The good, the sad and the ugly. This week we bring you tips on how to spice up your print, TV and direct campaigns.

Time to be judgemental

Does your ad have what it takes to be a winner? This six-letter mnemonic could hold the answer.

Andy Maher



4 minute read

I’ve never met a marketer who set out to make a bad ad. After all, great advertising gets fame, which in turn makes your ads both loved and more effective1.

But we’ve all seen a lot of average ads out in the wild. Partly, that’s because it’s so easy to lose sight of how to tell a good idea apart from a bad one.

So, to help you identify brilliant, attention-grabbing, and possibly award-winning work early and often, there's a handy mnemonic from The Advertising Concept Book2 you'll want to be using. I've found it pretty helpful in judging the quality of my own work. I think it'll help you too.
In short
  • Good creative can make an ad loved and boost the effectiveness of your advertising.
  • You know an ad is quality if it can make your target customer SLIPIT: Smile, laugh, inform, provoke, intrigue or think.
  • Before running an ad, question whether it will inspire one of those feelings in your target market.
The mnemonic is SLIPIT
SLIPIT stands for Smile, Laugh, Inform, Provoke, Intrigue and Think. Good ads do at least one of these things. Great ads do more than one.

To demonstrate, let’s look at some work.
These are those little grins you get. They don’t need to be big beaming grins, but if it makes you think ‘that’s clever’, you’re onto a great ad. Take a look at this Land Rover Defender ad and see if you can keep a straight face.

“Put simply, ads that get emotional responses get remembered."

Laughter is one of the best ways to get a customer to shut down their advertising filter and accept a message. This old ad for Mitsubishi’s Space Wagon is funny and gets the message across almost instantly.
Sometimes, just telling your customer something is enough. The Whopper is flame grilled, but sometimes it also grills the stores. An extraordinary story – and it tells the product’s proposition in an eye-catching way.
These are the ads that make you go ‘Ooft’. They might feel a bit full-on, even make you feel uncomfortable, but they always start conversations. You might find them too shocking. But then, if there wasn’t a poo machine in MONA, would you have heard about it?
A good intriguing ad puts something slightly out of place, or makes something seem odd with the intention of drawing the viewer in. These spots from Forbes pose a brilliant question about pay equality, with a quirky execution.
A good ad can pose a question, or answer one. This super spot gets pedestrians to think about the challenges of others, while making it clear that more can be done.
There’s a little more to it
Yes, an ad should always at least prompt one of these feelings. But there’s something more important to note. Every brand has a tone of voice, and your ads need to fit within its boundaries.

In other words, you need to be smart about the way your ad is having an effect on your customers' emotions. If it’s wrong for your brand, it’s just wrong.

Also, you have to remember that you’re probably actively wanting your ad to succeed. Everyone thinks their baby is a genius. But once it takes off into its adshell, inbox or YouTube pre-roll, most people will actively try to ignore, skip or delete it.

So don’t kid yourself. It needs to make you feel something in spite of yourself. It needs to be successful without you talking yourself into it being that way.
Once more with feeling
Much can be said for work that makes you and your target audience feel something. It doesn’t have to be one of the feelings listed here, but they’re a great place to start. Put simply, ads that get emotional responses get remembered.

Which means it will be more effective when it’s battling out there in the wildly-competitive world of advertising.

on Sadvertising
‘Sadveritising’ is transforming as the pandemic has made us more desperate than ever for some relief.
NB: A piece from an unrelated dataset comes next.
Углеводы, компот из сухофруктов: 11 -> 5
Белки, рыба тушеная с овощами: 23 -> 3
Tear-jerkers like the Pedigree Shelter Dog3 are evolving. Now, ads are including a heavy dose of humour alongside the usual 'we’re in it together' messaging. Guinness4 and Extra5 prove that humour is selling better than ever.
Human feels in robot form
While Direct Marketing has been around for a long time, improvements in technology have given DM a new lease on life.
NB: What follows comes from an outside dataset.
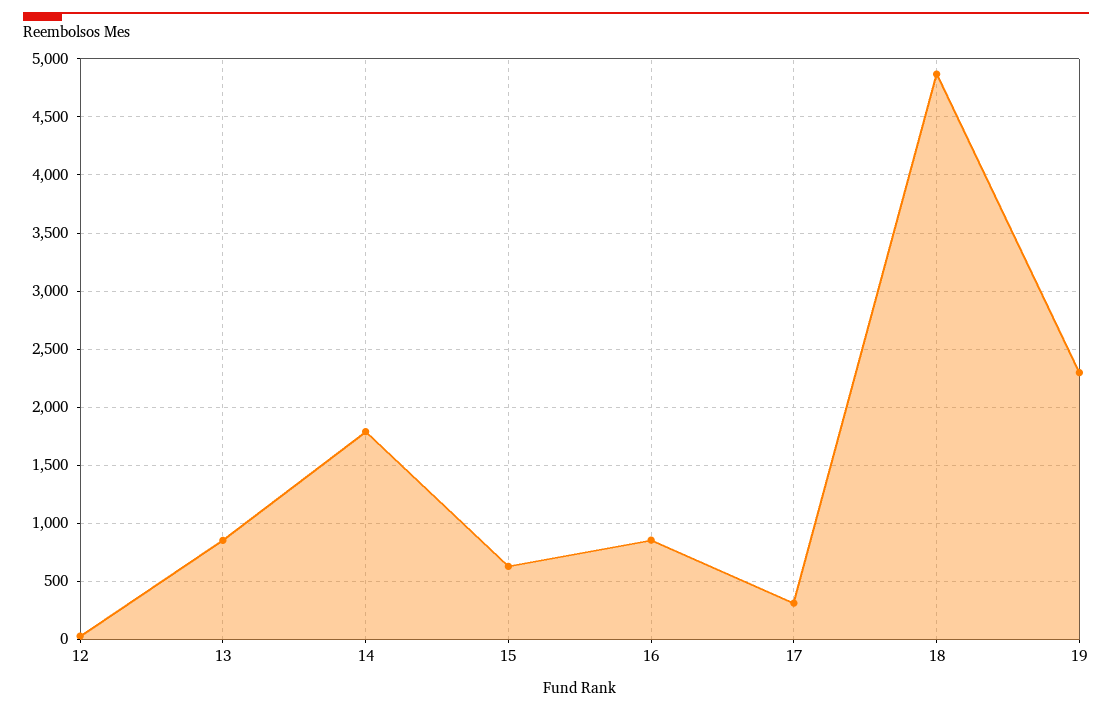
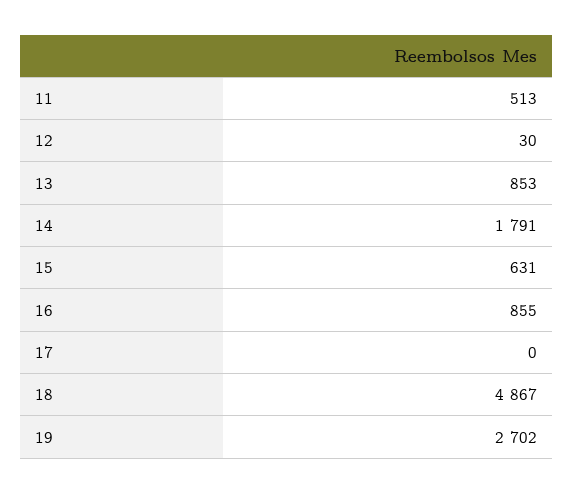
17: 300 -> 0
19: 2300 -> 2702
11: none -> 513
Chatbots are starting to pop up throughout social media, and it’s not surprising why. Currently there are over 100,000 chatbots populating Facebook Messenger collecting information, making product recommendations, taking orders and even donations. So, if your brand has a strong presence on Facebook, spice up your targeted social media ads with a Chatbot.
  1. Les Binet and Peter Field, The Long and the Short of It: Balancing Short and Long-Term Marketing Strategies (11 June 2013) Incorporated by Royal Charter.
  2. Pete Barry, The Advertising Concept Book (1 August 2018) Thames & Hudson.
  3. Matt Maxwell, Pedigree Dog Commercial – Shelter Dog (22 April 2010) Pedigree.
  4. GuinnessEurope, Guinness ‘Welcome Back’ – #LooksLikeGuinness (13 May 2021) Guinness.
  5. Extra Official, For When It’s Time | Extra Gum Advert (30 April 2021) Extra.